The actors playing the New Yorkers are embedded in the audience and so part of the experience is figuring out who’s going to speak out next—and who to listen to since several conversations go on at the same time. 

At one point, a silent Golem-like character, who is listed on the one-sheet program as “Boatman,” appears and dominates the action.  I guessed he’s supposed to be death. But who knows?

The cast, directed by Kristan Seemel is composed primarily of members of the Flea’s resident company The Bats and their acting is up and down, with some Bats seeming to be as befuddled by what was going on as I was.

Still, the show is done in the outdoor courtyard of The Flea’s relatively new home on Thomas Street in Tribeca. It was a summery evening the night I saw it, sitting on one of the lawn chairs arrayed around the space (later comers had to settle for blankets on the floor) and the 45 minutes passed pleasantly enough and might have done so even more if I’d gotten a drink at the cash bar set up in the corner before the performance began.

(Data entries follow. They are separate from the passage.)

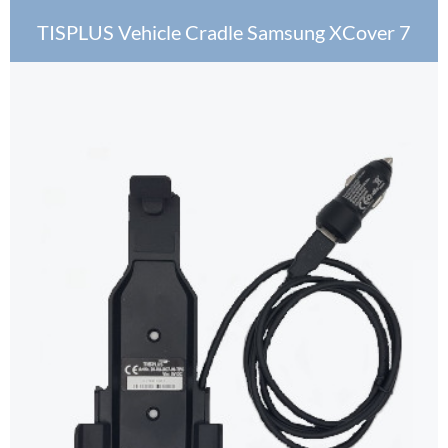
TISPLUS Vehicle Cradle Samsung XCover 7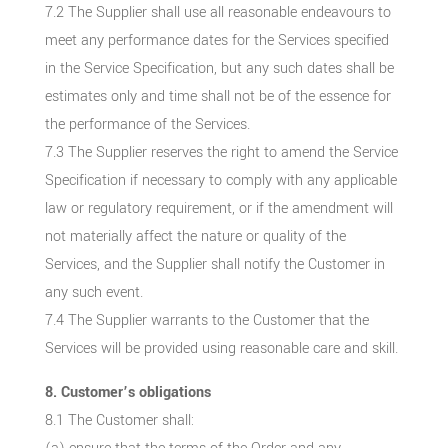
7.2 The Supplier shall use all reasonable endeavours to
meet any performance dates for the Services specified
in the Service Specification, but any such dates shall be
estimates only and time shall not be of the essence for
the performance of the Services.
7.3 The Supplier reserves the right to amend the Service
Specification if necessary to comply with any applicable
law or regulatory requirement, or if the amendment will
not materially affect the nature or quality of the
Services, and the Supplier shall notify the Customer in
any such event.
7.4 The Supplier warrants to the Customer that the
Services will be provided using reasonable care and skill.
8. Customer’s obligations
8.1 The Customer shall: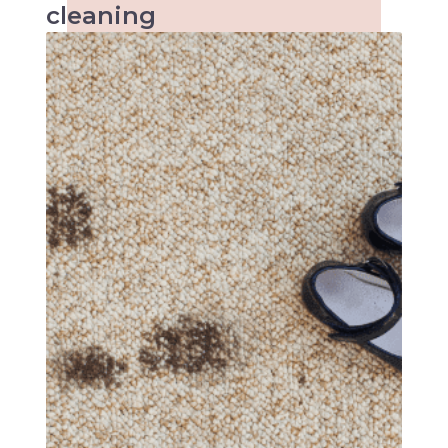
cleaning
When it comes to kids the accidents are
inevitable and so are the stains. Keeping
kindergartens and child care centres clean
can be a tough task. Make an inquiry with us
today!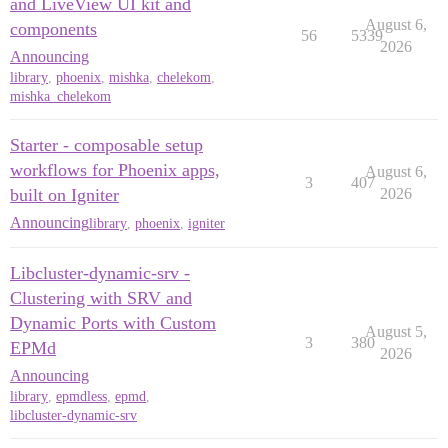
and LiveView UI kit and
August 6,
components
56
5339
2026
Announcing
library
,
phoenix
,
mishka
,
chelekom
,
mishka_chelekom
Starter - composable setup
workflows for Phoenix apps,
August 6,
3
407
built on Igniter
2026
Announcing
library
,
phoenix
,
igniter
Libcluster-dynamic-srv -
Clustering with SRV and
Dynamic Ports with Custom
August 5,
3
380
EPMd
2026
Announcing
library
,
epmdless
,
epmd
,
libcluster-dynamic-srv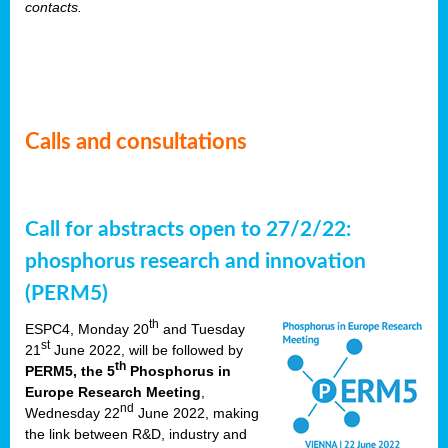
contacts.
Calls and consultations
Call for abstracts open to 27/2/22:
phosphorus research and innovation
(PERM5)
th
ESPC4, Monday 20
and Tuesday
st
21
June 2022, will be followed by
th
PERM5, the 5
Phosphorus in
Europe Research Meeting
,
nd
Wednesday 22
June 2022, making
the link between R&D, industry and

I’m not sure why the break between the shows was an hour long because Sincerity Forever, the second part of the bill, was performed inside in the small underground space known as The Siggy, in honor of Flea co-founder Sigourney Weaver, and performed by an entirely different and, under the direction of Dina Vovsi, a somewhat more skilled group of actors.

The set-up for this 1990 play is a fictional southern town, populated by Christian zealots, hood-wearing Ku Klux Klan members and, strangest of all, Jesus who in this incarnation is both black and female. 

The satire here is more obvious (characters keep insisting that any behavior should be considered acceptable so long as it's sincere). And, of course, it's sadly more relevant. 

After the initial unease of seeing the hood-clad actors wore off a bit, the audience seemed more into this show than those seeing Bad Penny had been. Me too.  At least I think so.